» DESCRIPTION OF THE TASK: Pick out every line in the material that contains the word "Zubehör" and copy each one in full.

» PROVIDED DATA:
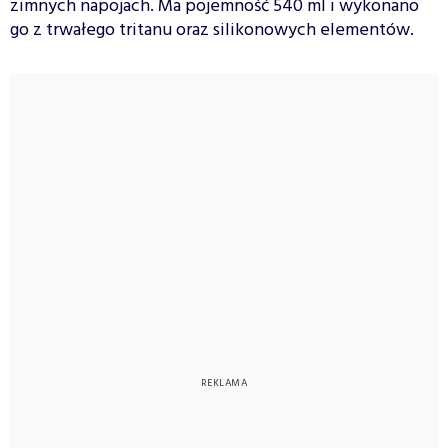
zimnych napojach. Ma pojemność 540 ml i wykonano
go z trwałego tritanu oraz silikonowych elementów.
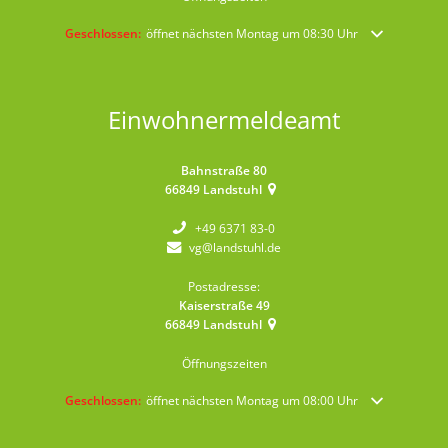
Klicken, um weitere Öffnungs- oder Schließzeiten auszublenden
Geschlossen:
öffnet nächsten Montag um 08:30 Uhr
Einwohnermeldeamt
Bahnstraße 80
66849
Landstuhl
+49 6371 83-0
vg@landstuhl.de
Postadresse:
Kaiserstraße 49
66849
Landstuhl
Öffnungszeiten
Klicken, um weitere Öffnungs- oder Schließzeiten auszublenden
Geschlossen:
öffnet nächsten Montag um 08:00 Uhr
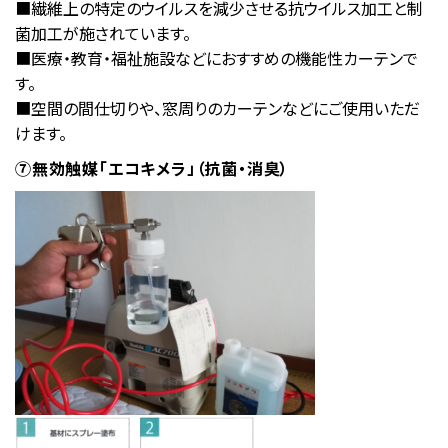
■繊維上の特定のウイルスを減少させる抗ウイルス加工と制
菌加工が施されています。
■医療・教育・福祉施設などにおすすめの機能性カーテンで
す。
■空間の間仕切りや、窓周りのカーテンなどにご使用いただ
けます。
⑦無効触媒「エコキメラ」（抗菌・消臭）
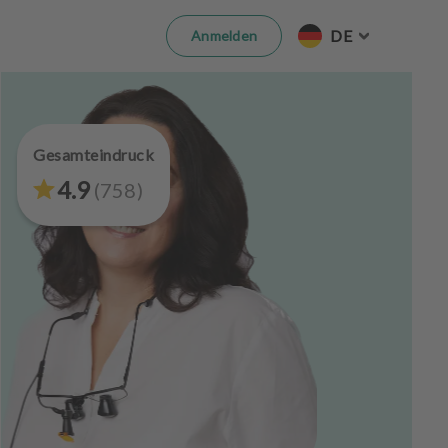
DE
Anmelden
Gesamteindruck
4.9
(
758
)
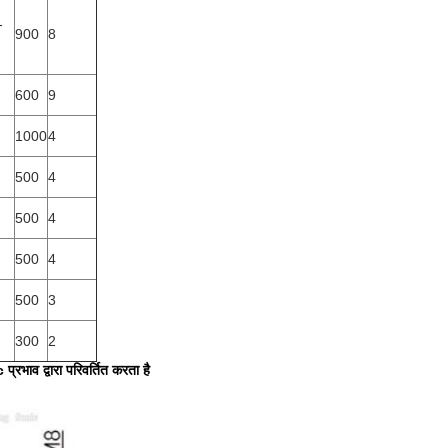
-
900
8
600
9
1000
4
500
4
500
4
500
4
500
3
300
2
्रभाव द्वारा परिवर्तित करता है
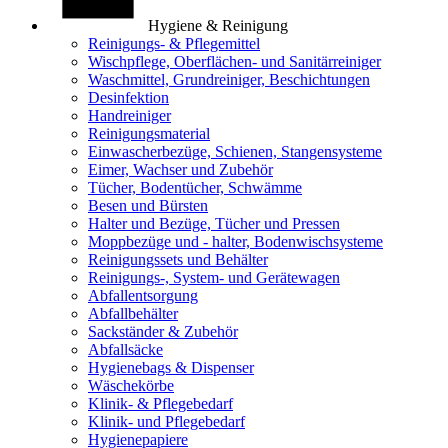
Hygiene & Reinigung
Reinigungs- & Pflegemittel
Wischpflege, Oberflächen- und Sanitärreiniger
Waschmittel, Grundreiniger, Beschichtungen
Desinfektion
Handreiniger
Reinigungsmaterial
Einwascherbezüge, Schienen, Stangensysteme
Eimer, Wachser und Zubehör
Tücher, Bodentücher, Schwämme
Besen und Bürsten
Halter und Bezüge, Tücher und Pressen
Moppbezüge und - halter, Bodenwischsysteme
Reinigungssets und Behälter
Reinigungs-, System- und Gerätewagen
Abfallentsorgung
Abfallbehälter
Sackständer & Zubehör
Abfallsäcke
Hygienebags & Dispenser
Wäschekörbe
Klinik- & Pflegebedarf
Klinik- und Pflegebedarf
Hygienepapiere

» COMPLETED EXERCISE:
Eimer, Wachser und Zubehör
Sackständer & Zubehör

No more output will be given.